+++ Document section

And this wasn’t the end of the horror for the islanders. The following days were darkened by the hovering ash cloud, and those who survived found little to eat or drink; wells had been poisoned by ash, and all the crops destroyed. Thousands more would die of sickness and starvation.

On the 11th of April, the captain of the Benares, an East India Company ship, described what they saw sailing nearby.
“By noon, the light that had remained in the eastern part of the horizon disappeared, and complete darkness had covered the face of day… The darkness was so profound throughout the remainder of the day, that I never saw anything equal to it in the darkest night; it was impossible to see your hand when held up close to the eye.”
When they finally found daylight again, their ship looked very different.
“The masts, rigging decks and every part being covered with falling matter; it had the appearance of a calcined pumice stone, nearly the colour of wood ashes; it lay in heaps of a foot in depth in many parts of the deck, and I am convinced several tons weight were thrown overboard.”
Darkness fell upon an area some 600 kilometres in radius, and lasted for two days. Sumbawa and the neighbouring island Lombok were devastated; on Bali ash covered the ground to a depth of half a metre. With no crops left, starvation loomed, and thousands tried to sell themselves or their children into slavery, just to get a little rice to eat.
But even this last resort was not available to all. Stamford Raffles, the British governor of Java, had made the slave trade illegal in Batavia (now called Djakarta). His progressive action had unforeseen consequences. Parents who couldn’t feed their children, and who couldn’t bear to watch them suffer slow starvation, left their lifeless bodies on the beaches.
What made the eruption of Mount Tambora different to other volcanic events was its sheer violence, First the plinian jet, and then the secondary ash clouds which were generated by the pyroclastic flows hitting the ocean, threw huge amounts of volcanic matter high up into the stratosphere, some 40 kilometres up.When I say huge, I mean really, seriously huge; after the eruption, Mount Tambora stood some 1,449 metres shorter than before, and had a giant caldera at the top six kilometres wide. It’s been compared to taking all of the topsoil in Illinois and Texas and throwing it into the sky.

++++++
+++ Supplied records

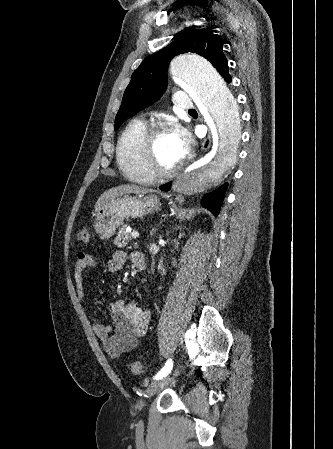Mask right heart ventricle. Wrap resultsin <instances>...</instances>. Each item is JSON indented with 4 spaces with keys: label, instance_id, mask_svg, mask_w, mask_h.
<instances>
[{
    "label": "right heart ventricle",
    "instance_id": "e07e8e85",
    "mask_svg": "<svg viewBox=\"0 0 333 449\" xmlns=\"http://www.w3.org/2000/svg\"><path fill=\"white\" fill-rule=\"evenodd\" d=\"M148 125L143 120L131 121L123 130L116 146V161L123 175L130 181L142 184L153 182V178L145 170L141 142Z\"/></svg>",
    "mask_w": 333,
    "mask_h": 449
}]
</instances>
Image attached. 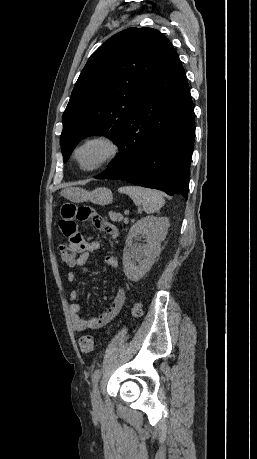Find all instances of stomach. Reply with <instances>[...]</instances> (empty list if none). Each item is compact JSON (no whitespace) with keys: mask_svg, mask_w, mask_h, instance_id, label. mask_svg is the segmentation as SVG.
<instances>
[{"mask_svg":"<svg viewBox=\"0 0 257 459\" xmlns=\"http://www.w3.org/2000/svg\"><path fill=\"white\" fill-rule=\"evenodd\" d=\"M62 194L69 200H75V202L90 201L101 206L111 203L113 198L111 190L105 187H99L92 191L80 187H71L65 189Z\"/></svg>","mask_w":257,"mask_h":459,"instance_id":"1","label":"stomach"}]
</instances>
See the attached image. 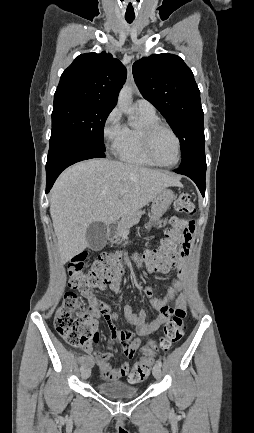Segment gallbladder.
Wrapping results in <instances>:
<instances>
[{
    "instance_id": "obj_1",
    "label": "gallbladder",
    "mask_w": 254,
    "mask_h": 433,
    "mask_svg": "<svg viewBox=\"0 0 254 433\" xmlns=\"http://www.w3.org/2000/svg\"><path fill=\"white\" fill-rule=\"evenodd\" d=\"M108 238L107 226L103 222H93L86 230V240L91 250L98 251L104 248Z\"/></svg>"
}]
</instances>
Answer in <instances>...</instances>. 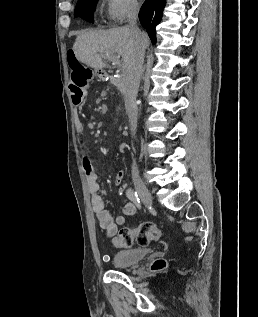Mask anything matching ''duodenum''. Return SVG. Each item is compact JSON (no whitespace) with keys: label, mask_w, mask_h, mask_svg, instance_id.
<instances>
[{"label":"duodenum","mask_w":258,"mask_h":317,"mask_svg":"<svg viewBox=\"0 0 258 317\" xmlns=\"http://www.w3.org/2000/svg\"><path fill=\"white\" fill-rule=\"evenodd\" d=\"M69 90L74 105H80L86 97L87 88L79 80L71 78L69 82Z\"/></svg>","instance_id":"duodenum-1"}]
</instances>
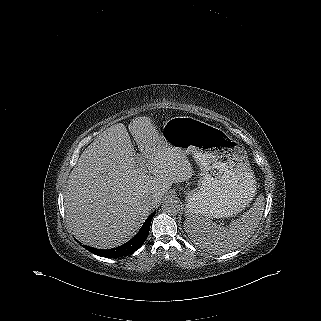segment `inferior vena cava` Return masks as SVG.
<instances>
[{"mask_svg": "<svg viewBox=\"0 0 321 321\" xmlns=\"http://www.w3.org/2000/svg\"><path fill=\"white\" fill-rule=\"evenodd\" d=\"M146 203L148 205H152L153 204V199L151 197H149L147 200H146Z\"/></svg>", "mask_w": 321, "mask_h": 321, "instance_id": "1", "label": "inferior vena cava"}]
</instances>
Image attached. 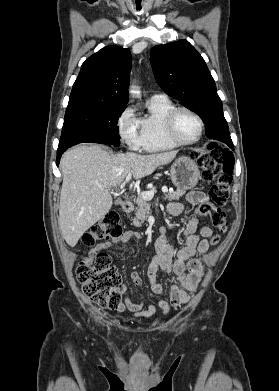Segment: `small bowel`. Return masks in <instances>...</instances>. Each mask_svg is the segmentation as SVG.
<instances>
[{
  "instance_id": "1",
  "label": "small bowel",
  "mask_w": 279,
  "mask_h": 391,
  "mask_svg": "<svg viewBox=\"0 0 279 391\" xmlns=\"http://www.w3.org/2000/svg\"><path fill=\"white\" fill-rule=\"evenodd\" d=\"M186 200L192 205L208 204V197L201 191L190 192ZM184 205L178 202H171L168 205V211L171 215H179L183 212ZM183 236L186 237L185 246L175 251L170 245L165 229H161V234L155 242L156 255L150 262L147 269V277L150 284V290L156 295L162 294L167 290V299L157 298L151 301L145 308L143 302L134 303L126 296L123 304L118 308L120 313L126 309L132 312L133 317L137 319H150L155 315L156 308L162 313L169 314L172 308L187 303L192 293L199 288L201 279L204 275V268L201 261L194 258L195 255H203L209 251L208 239L214 236L213 231L207 226H199L198 218L194 217L188 221ZM139 233L132 231L124 232L118 239L126 243L133 238H140ZM110 243L101 242L95 245L87 259L92 261L102 250L107 248ZM162 270L168 274H174L177 284L165 287L157 281V272ZM131 279L135 285L142 284V278L138 272H132Z\"/></svg>"
}]
</instances>
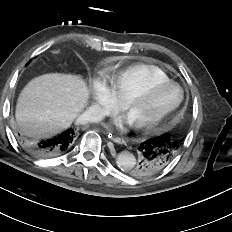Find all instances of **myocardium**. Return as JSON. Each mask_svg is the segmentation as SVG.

++++++

Job
List every length, height, or depth measurement given in the passage about the Mount Tambora eruption, including its unit.

Response to this exercise
- a foot
- 600 kilometres
- half a metre
- 40 kilometres
- 1,449 metres
- six kilometres